(Text extracted at the page level)
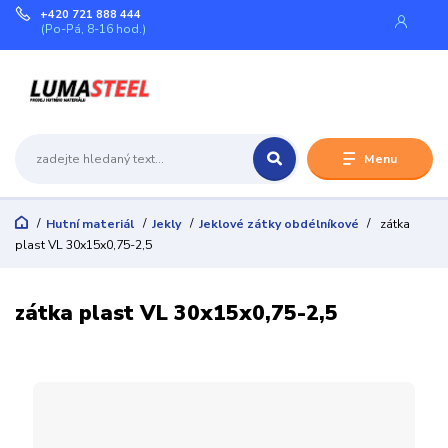
+420 721 888 444
(Po-Pá, 8-16 hod.)
Menu
Hutní materiál
Jekly
Jeklové zátky obdélníkové
zátka
plast VL 30x15x0,75-2,5
zátka plast VL 30x15x0,75-2,5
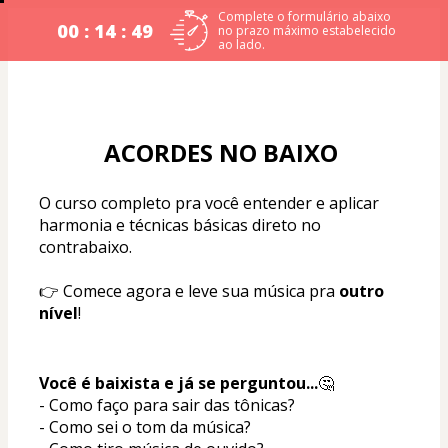
Complete o formulário abaixo
00 : 14 : 49
no prazo máximo estabelecido
ao lado.
ACORDES NO BAIXO 
O curso completo pra você entender e aplicar 
harmonia e técnicas básicas direto no 
contrabaixo.
👉 Comece agora e leve sua música pra 
outro 
nível
!
Você é baixista e já se perguntou...
🤔
- Como faço para sair das tônicas?
- Como sei o tom da música?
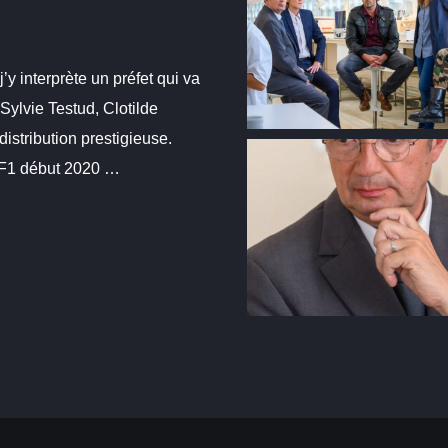
y interprète un préfet qui va
 Sylvie Testud, Clotilde
stribution prestigieuse.
 TF1 début 2020 …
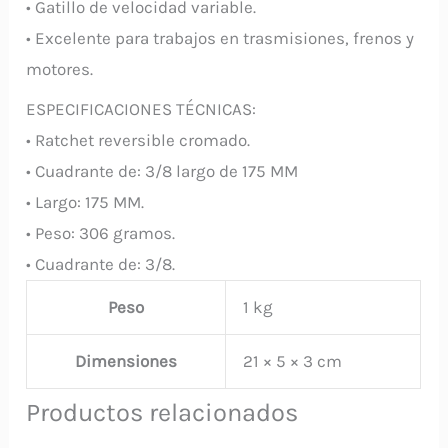
• Gatillo de velocidad variable.
• Excelente para trabajos en trasmisiones, frenos y
motores.
ESPECIFICACIONES TÉCNICAS:
• Ratchet reversible cromado.
• Cuadrante de: 3/8 largo de 175 MM
• Largo: 175 MM.
• Peso: 306 gramos.
• Cuadrante de: 3/8.
Peso
1 kg
Dimensiones
21 × 5 × 3 cm
Productos relacionados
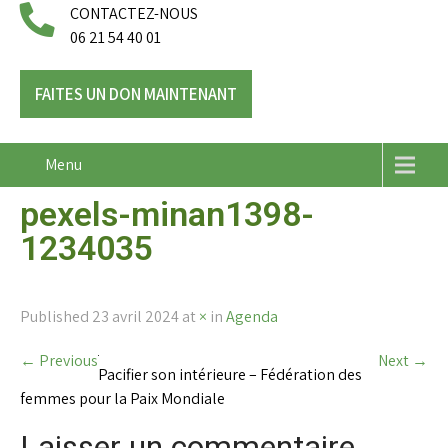
CONTACTEZ-NOUS
06 21 54 40 01
FAITES UN DON MAINTENANT
Menu
pexels-minan1398-
1234035
Published
23 avril 2024
at
×
in
Agenda
←
Previous
Next
→
Pacifier son intérieure – Fédération des
femmes pour la Paix Mondiale
Laisser un commentaire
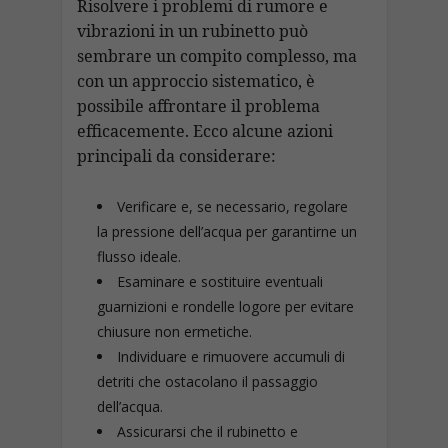
Risolvere i problemi di rumore e
vibrazioni in un rubinetto può
sembrare un compito complesso, ma
con un approccio sistematico, è
possibile affrontare il problema
efficacemente. Ecco alcune azioni
principali da considerare:
Verificare e, se necessario, regolare
la pressione dell’acqua per garantirne un
flusso ideale.
Esaminare e sostituire eventuali
guarnizioni e rondelle logore per evitare
chiusure non ermetiche.
Individuare e rimuovere accumuli di
detriti che ostacolano il passaggio
dell’acqua.
Assicurarsi che il rubinetto e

◆ INSTRUCTIONS FOR THE TASK:
Return the text lines of every item above verbatim, and leave the pictures out of your answer.

◆ SOLUTION BELOW:
+420 721 888 444
(Po-Pá, 8-16 hod.)
Menu
Hutní materiál
Jekly
Jeklové zátky obdélníkové
zátka
plast VL 30x15x0,75-2,5
zátka plast VL 30x15x0,75-2,5
Complete o formulário abaixo
00 : 14 : 49
no prazo máximo estabelecido
ao lado.
ACORDES NO BAIXO 
O curso completo pra você entender e aplicar 
harmonia e técnicas básicas direto no 
contrabaixo.
👉 Comece agora e leve sua música pra 
outro 
nível
!
Você é baixista e já se perguntou...
🤔
- Como faço para sair das tônicas?
- Como sei o tom da música?
y interprète un préfet qui va
 Sylvie Testud, Clotilde
stribution prestigieuse.
 TF1 début 2020 …
• Gatillo de velocidad variable.
• Excelente para trabajos en trasmisiones, frenos y
motores.
ESPECIFICACIONES TÉCNICAS:
• Ratchet reversible cromado.
• Cuadrante de: 3/8 largo de 175 MM
• Largo: 175 MM.
• Peso: 306 gramos.
• Cuadrante de: 3/8.
Peso
1 kg
Dimensiones
21 × 5 × 3 cm
Productos relacionados
CONTACTEZ-NOUS
06 21 54 40 01
FAITES UN DON MAINTENANT
Menu
pexels-minan1398-
1234035
Published
23 avril 2024
at
×
in
Agenda
←
Previous
Next
→
Pacifier son intérieure – Fédération des
femmes pour la Paix Mondiale
Laisser un commentaire
Risolvere i problemi di rumore e
vibrazioni in un rubinetto può
sembrare un compito complesso, ma
con un approccio sistematico, è
possibile affrontare il problema
efficacemente. Ecco alcune azioni
principali da considerare:
Verificare e, se necessario, regolare
la pressione dell’acqua per garantirne un
flusso ideale.
Esaminare e sostituire eventuali
guarnizioni e rondelle logore per evitare
chiusure non ermetiche.
Individuare e rimuovere accumuli di
detriti che ostacolano il passaggio
dell’acqua.
Assicurarsi che il rubinetto e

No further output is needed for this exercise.